Wild Anklebiters are hybrid monsters; part tunneling leech, part flower. This hybrid nature grants them extra vitality, which is conferred to objects or creatures that kill them. This is called Vivification.
If a normal monster dies by natural causes, its magic goes haywire and creates Drops. These Drops are infused with monster essence. However, that extra vitality I mentioned earlier makes it so Anklebiters dead by natural cases enter a sort of stasis, much like a Hollywood zombie, instead of blowing apart or rotting away. And that extra essence is just sitting there, preserving the shell, just waiting to be absorbed by whatever absorbs the Anklebiter's remains.
But what if they aren't absorbed? Ever hear how fossils form? Or jet, a form of petrified wood? It usually involves sediment and water. If those remains, filled with lingering life essence, were to get petrified, the result would be stone with life in it. But-this would only happen if the stone was formed of or incorporated the Anklebiter's biological material. This leaves carbonation, perimineralization, or whatever the process of jet forming is called.
Better yet, this is somewhat feasible-leeches are aquatic, many plants can survive submerged at least temporarily, and Anklebiters live all over (their distribution is rather like dandelions, but they look more like tulips, just cone-shaped with pointy petals) so they can be found in the right environments for these processes to take hold of their remains.
(They're not found primarily in these environments, they're just abundant in general and can be found in these environments, if that helps.)
Even then, here is my problem: I don't know enough about how fossilization works. What kind of environment and conditions are required to A) preserve Anklebiter remains in sediment and B) see those same remains not only preserved but bound to minerals (to make a fossil) or metamorphosed into something like coal to make a stone. This is especially problematic, because Anklebiters are basically worms stuck inside and fused with a herbaceous flower, and both worms and herbaceous flowers aren't known for becoming well-preserved.
With that in mind, my question is to determine if Anklebiters can realistically get fossilized in such a way as to create numerous deposits of living stone. Whether there's a shot of the fossils happening, and how likely it is, so I can determine if enough 'living rocks' could form to create a new species. That is my question.
Please assume that the time passed is sufficient for fossils or jet to have formed from Anklebiters if such a thing is possible; this question assumes that it is theoretically possible, but is meant to determine if it is realistically possible.
Finally, please note monster Drops or removed parts (think Monster Hunter) naturally contain some monster essence. Pluck a leaf from an Anklebiter, it'll hold a sliver of the full Vivification Enchantment. Thus, the husk left behind by an Anklebiter perishing, if infused with minerals (fossilized) or carbonated (turned into coal) will hold Vivification and be more or less alive. Once again, this is what I'm looking at, whether these living stones can be realistically created in large numbers.
A Description of Anklebiters:
To try and clear things up, Anklebiters are like protists, but evolved into a relatively large stage.
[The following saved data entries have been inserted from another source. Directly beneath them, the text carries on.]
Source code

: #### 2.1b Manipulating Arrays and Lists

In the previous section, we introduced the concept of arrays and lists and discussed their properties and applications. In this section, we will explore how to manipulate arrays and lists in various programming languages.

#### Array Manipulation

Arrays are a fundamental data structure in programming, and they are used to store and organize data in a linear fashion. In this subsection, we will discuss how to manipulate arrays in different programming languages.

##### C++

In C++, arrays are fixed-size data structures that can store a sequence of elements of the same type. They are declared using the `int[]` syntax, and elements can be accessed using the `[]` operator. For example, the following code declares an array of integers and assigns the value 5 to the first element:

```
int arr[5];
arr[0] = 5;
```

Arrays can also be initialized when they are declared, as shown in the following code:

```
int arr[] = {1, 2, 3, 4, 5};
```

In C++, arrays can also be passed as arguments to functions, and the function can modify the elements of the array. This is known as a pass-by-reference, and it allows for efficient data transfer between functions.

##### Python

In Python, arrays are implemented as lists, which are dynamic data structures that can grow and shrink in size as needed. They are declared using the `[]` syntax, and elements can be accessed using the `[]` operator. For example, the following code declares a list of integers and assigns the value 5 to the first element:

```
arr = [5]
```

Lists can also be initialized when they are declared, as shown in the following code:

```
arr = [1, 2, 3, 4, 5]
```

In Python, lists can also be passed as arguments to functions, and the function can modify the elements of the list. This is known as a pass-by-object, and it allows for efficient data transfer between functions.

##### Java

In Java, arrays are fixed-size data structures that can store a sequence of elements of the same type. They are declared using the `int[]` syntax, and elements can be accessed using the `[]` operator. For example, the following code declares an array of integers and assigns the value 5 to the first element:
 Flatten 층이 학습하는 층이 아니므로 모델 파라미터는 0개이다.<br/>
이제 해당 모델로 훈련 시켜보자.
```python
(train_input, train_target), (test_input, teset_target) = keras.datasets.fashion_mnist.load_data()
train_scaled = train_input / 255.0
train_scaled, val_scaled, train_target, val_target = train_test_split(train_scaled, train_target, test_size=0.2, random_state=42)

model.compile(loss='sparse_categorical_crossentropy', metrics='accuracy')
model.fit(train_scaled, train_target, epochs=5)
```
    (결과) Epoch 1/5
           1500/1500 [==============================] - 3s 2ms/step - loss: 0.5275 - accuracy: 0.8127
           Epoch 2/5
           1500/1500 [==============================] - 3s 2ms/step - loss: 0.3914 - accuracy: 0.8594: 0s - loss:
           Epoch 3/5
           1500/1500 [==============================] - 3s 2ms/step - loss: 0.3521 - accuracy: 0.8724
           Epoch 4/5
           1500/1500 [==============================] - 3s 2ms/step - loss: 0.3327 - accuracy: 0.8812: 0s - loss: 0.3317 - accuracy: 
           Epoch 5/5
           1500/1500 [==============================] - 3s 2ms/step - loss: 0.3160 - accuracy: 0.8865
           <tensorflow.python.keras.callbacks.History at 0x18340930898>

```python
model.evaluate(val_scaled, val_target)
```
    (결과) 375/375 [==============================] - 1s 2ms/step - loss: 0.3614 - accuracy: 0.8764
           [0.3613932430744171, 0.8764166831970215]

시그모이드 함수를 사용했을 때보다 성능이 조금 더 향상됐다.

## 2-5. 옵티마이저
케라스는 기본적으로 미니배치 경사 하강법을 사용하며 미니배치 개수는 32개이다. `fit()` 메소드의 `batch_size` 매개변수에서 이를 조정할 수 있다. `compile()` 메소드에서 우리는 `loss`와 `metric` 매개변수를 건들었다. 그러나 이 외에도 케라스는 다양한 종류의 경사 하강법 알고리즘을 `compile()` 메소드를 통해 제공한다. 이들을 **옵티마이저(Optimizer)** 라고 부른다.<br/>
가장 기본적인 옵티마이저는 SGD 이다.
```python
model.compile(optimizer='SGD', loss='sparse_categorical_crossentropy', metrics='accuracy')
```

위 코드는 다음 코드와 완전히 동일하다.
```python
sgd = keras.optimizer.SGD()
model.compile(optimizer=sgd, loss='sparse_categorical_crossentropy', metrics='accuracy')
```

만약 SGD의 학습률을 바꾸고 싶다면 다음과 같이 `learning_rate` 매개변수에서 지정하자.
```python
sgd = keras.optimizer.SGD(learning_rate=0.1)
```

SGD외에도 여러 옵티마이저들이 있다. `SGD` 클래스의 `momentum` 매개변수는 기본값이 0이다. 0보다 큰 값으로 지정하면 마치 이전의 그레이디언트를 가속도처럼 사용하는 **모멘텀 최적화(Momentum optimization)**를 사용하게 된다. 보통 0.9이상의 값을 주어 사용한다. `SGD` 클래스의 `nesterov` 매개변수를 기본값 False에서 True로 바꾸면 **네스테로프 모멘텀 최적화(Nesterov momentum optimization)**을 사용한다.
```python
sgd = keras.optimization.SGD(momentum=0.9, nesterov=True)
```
In other words, they are much like herbaceous flowers, in form and also in cell biology (cell walls and chloroplasts) but also different in many ways. They possess setae and secrete mucus, they have ganglion at the center of their nervous network to help dictate decisions (much like an octopus), their petals and sepals are tough and flexible like tentacles, with the petals even possessing hard-to-see spines to aid in prey capture, and the center of the flower may resemble anthers or a stigma, but close inspection or dissection will reveal a surprisingly leechlike mouth.
They even reproduce much like flowers, producing unfertilized eggs within their bodies and then depositing them within the flower, where symbiotic bugs end up carrying them to other Anklebiters. However, instead of pollen, they produce toxic globules that are dispersed by the air to weaken and confuse prey so they can feed.